Land clearing began immediately following approval, and track would begin arriving in and around early January 2020. On January 28, with much of the ride already constructed, Bellewaerde formally announced Wakala on the ride's construction site, to great fanfare from park guests and media crews alike. The coaster, at a cost of €7,500,000, would represent the park's largest attraction investment since 1999 and be tailored towards all members of the family, thus featuring a unique exciting layout complete with a backwards spike. Concept artwork of the ride's layout and trains were also made publicly available as promotional material, as well as a targeted opening date during the spring of 2020.
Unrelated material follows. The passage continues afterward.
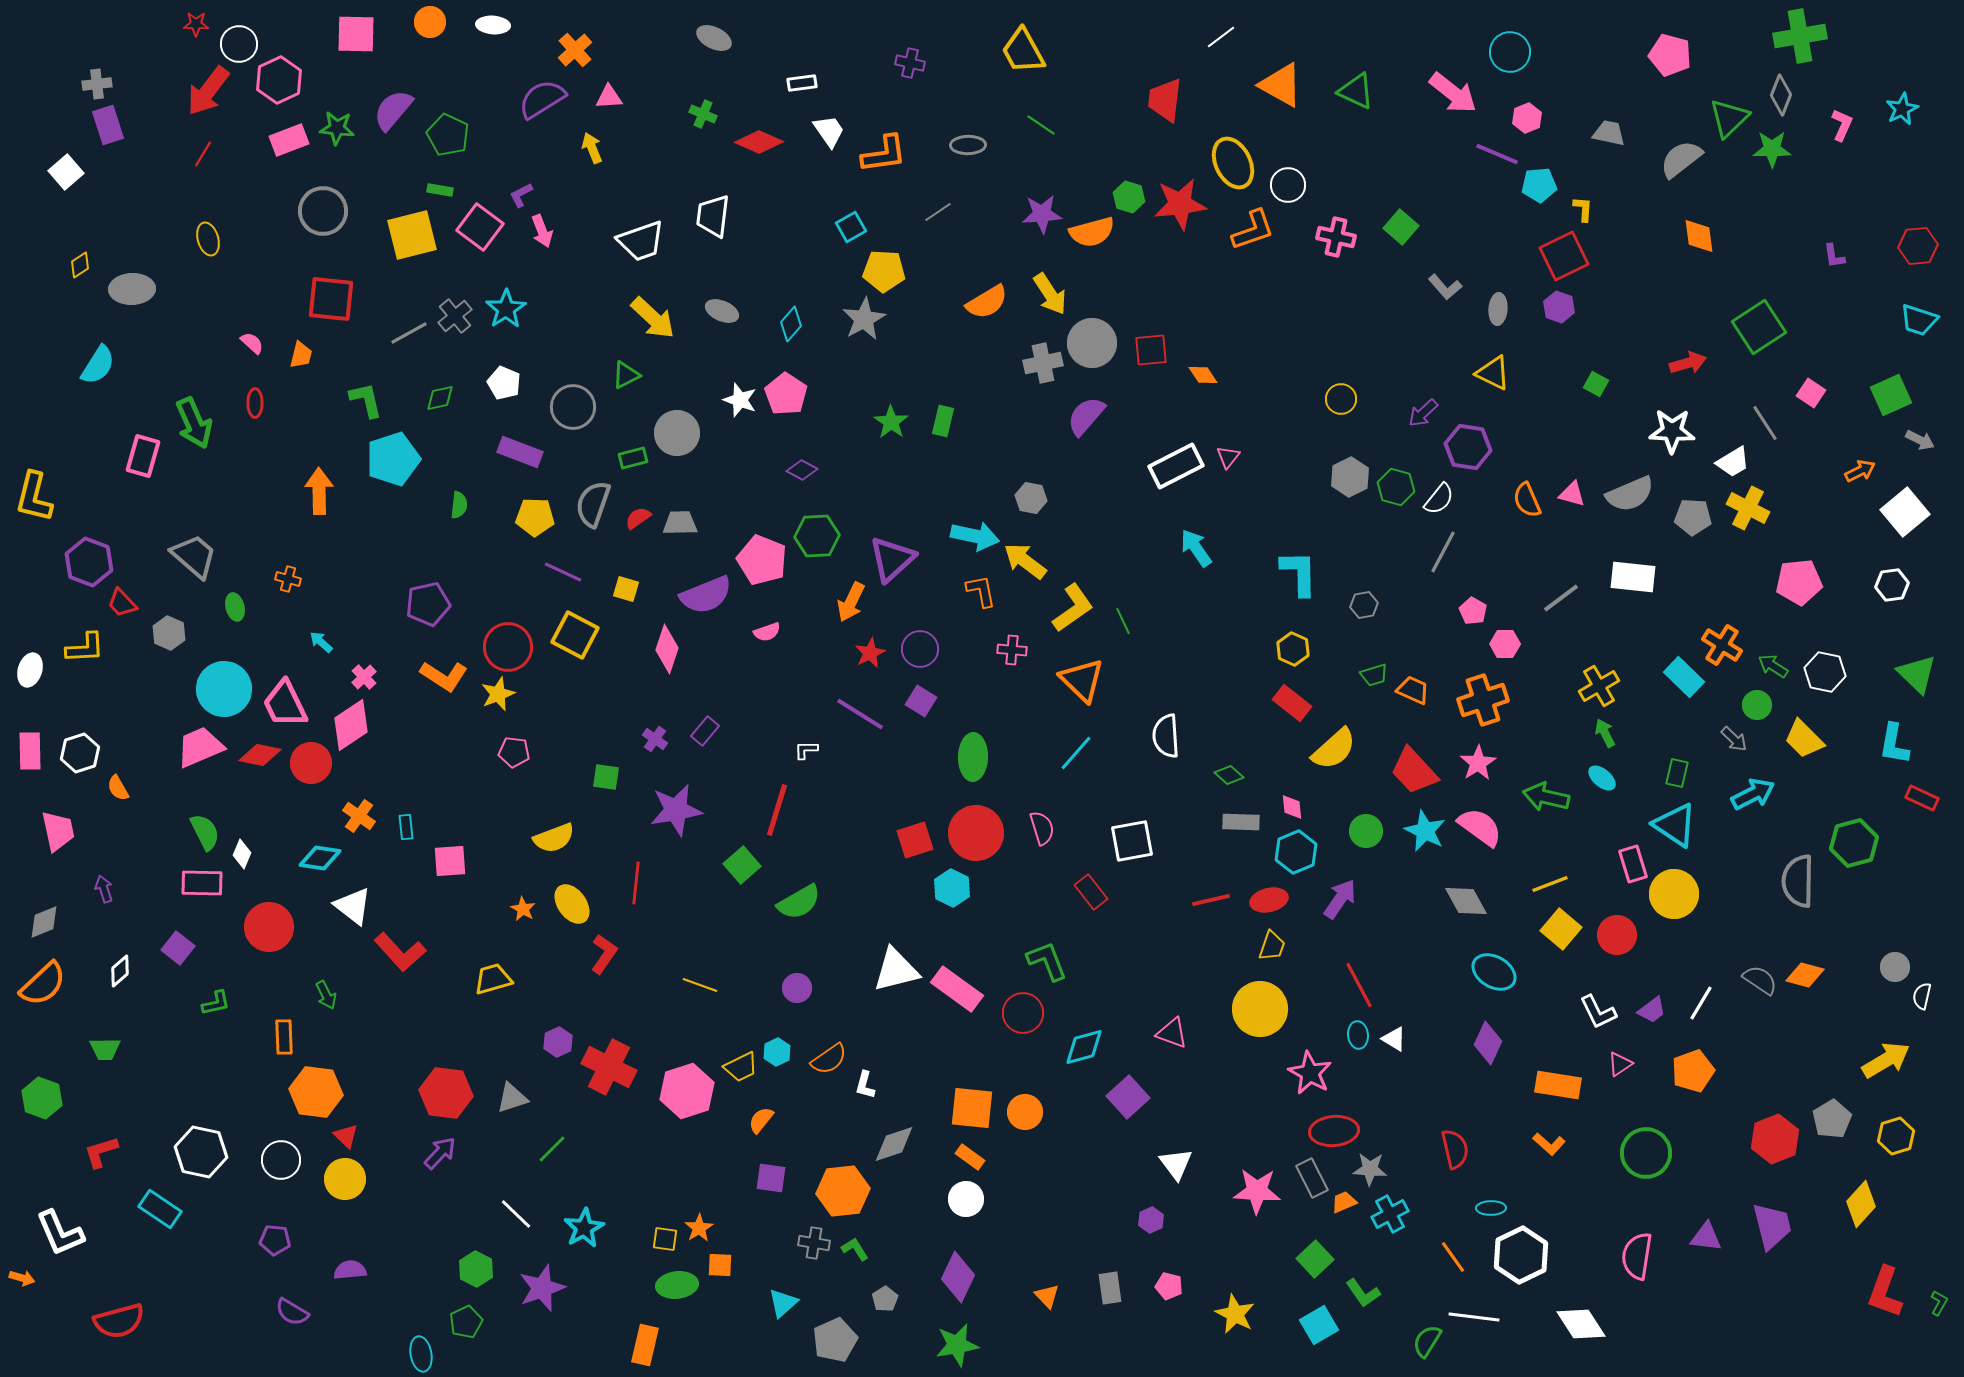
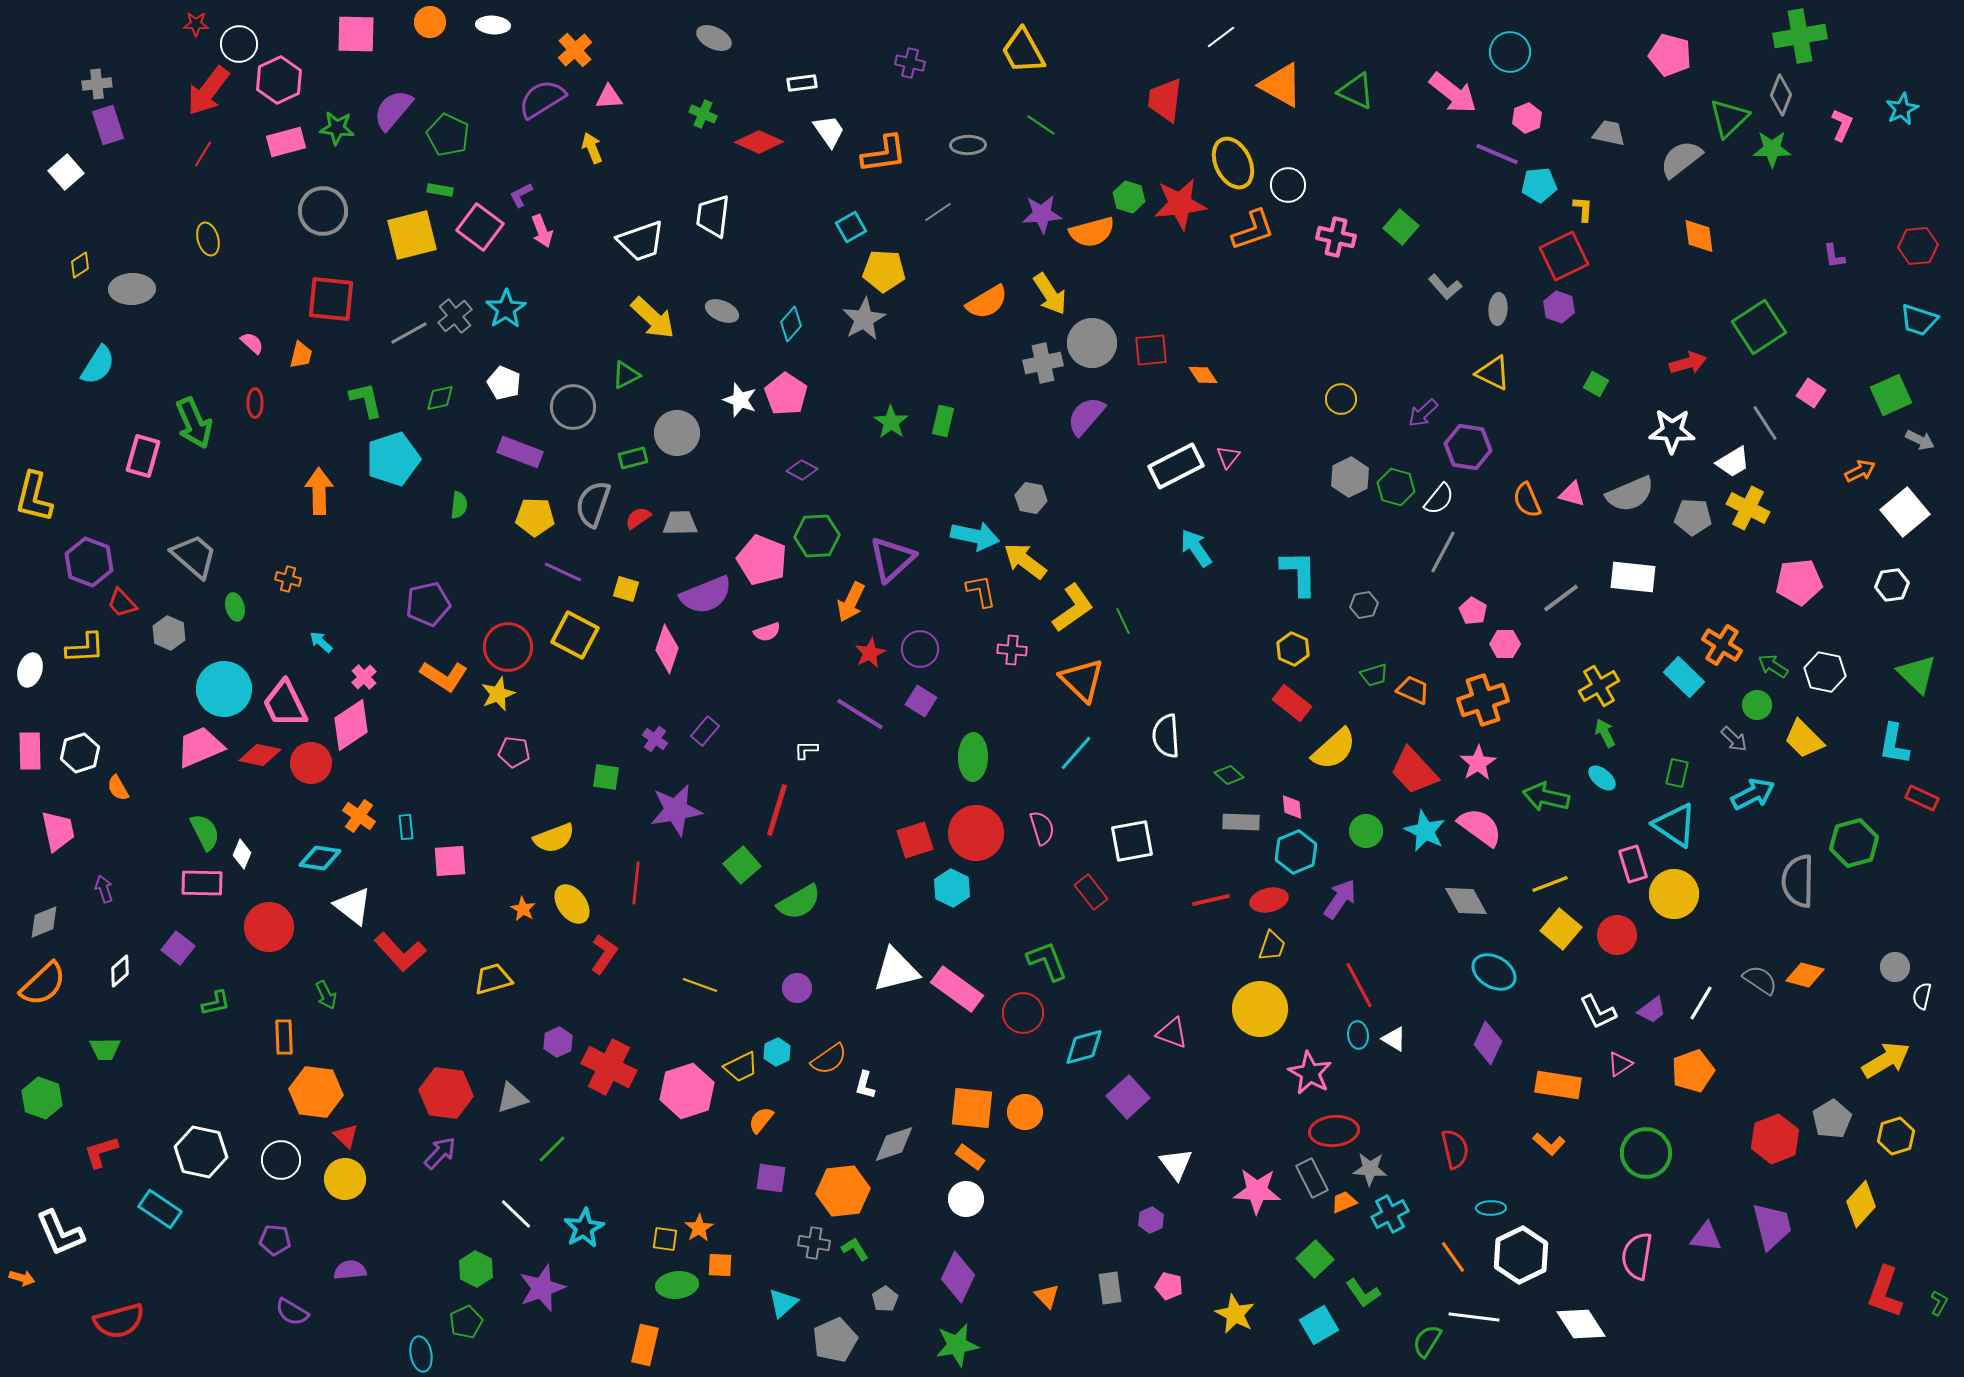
pink rectangle at (289, 140): moved 3 px left, 2 px down; rotated 6 degrees clockwise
The coaster was "90% [ready] in early March", according to Bellewaerde general manager Stefaan Lemey, but the COVID-19 pandemic forced the park to delay their park opening from their projected April 4, 2020 opening day. After securing approval, Bellewaerde reopened on July 1, 2020, and Wakala opened to the public after a media event the day prior.

==Characteristics==
===Statistics===
Wakala has a total advertised track length of 2165.4 ft and reaches family-friendly speeds of up to 31.1 mi/h. An exact max height figure has been disputed by multiple sources, as RCDB lists it as 68.9 ft, whereas ride manufacturer Gerstlauer states it to be 62.3 ft. The coaster utilizes two lift hills throughout the layout; the first uses a chain lift while the second uses drive tires/flywheels.

===Theme===
Wakala is themed to the Kwakwakaʼwakw Indigenous peoples of the Pacific Northwest, in British Columbia and Vancouver Island, Canada. The ride area is covered with lush greenery and Kwakwakaʼwakw art. Browns and greens make up the attraction's overall color palette, with much of the queue and station being constructed out of wood. It is thus located in the park's Canada area.

===Trains===
Wakala has three trains with 10 cars each; each of these cars is able to seat a single row of two riders, for a total of 20 passengers per train. The trains are elaborately themed to the people's iconic dugout canoes.

===Contractors===
Wakala was designed and manufactured by Gerstlauer, who in past years had worked with Bellewaerde wonder Compagnie des Alpes on coasters at some of their other parks, including Tiki-Waka (2018) at Walibi Belgium and Mystic (2019) at Walibi Rhône-Alpes. Numerous local firms, most notably Blemish construction company De Wandeler, were involved in the attraction's construction.

==Ride experience==
Upon dispatch from the station, riders immediately ascend a 56.3 ft chain lift hill. Once at the top, riders turn over and drop under the existing Dawson Duel racing coasters, navigating a trip of elevated airtime hills in the direction of the Bellewaerde pond. Once at the water, the train makes an abrupt right-hand turn and speed through a bunny hill and left-hand turnaround, followed by a series of twists and turns, including another jump over a park pathway. After speeding through a turnaround encompassing the ride queue, the train enters the second lift hill, which is powered by drive tires, with reasonable speed. Riders plunge into a curved drop and speed through the brake run towards the water, navigating a trick-track section before rolling out onto the pond and up the spike element, similar to those seen on Schwarzkopf Shuttle Loop coasters. The train loses speed, as intended, before rolling back through the switchback and into the brake run. A switch-track leads the coaster into a final holding brake area directly outside of the station.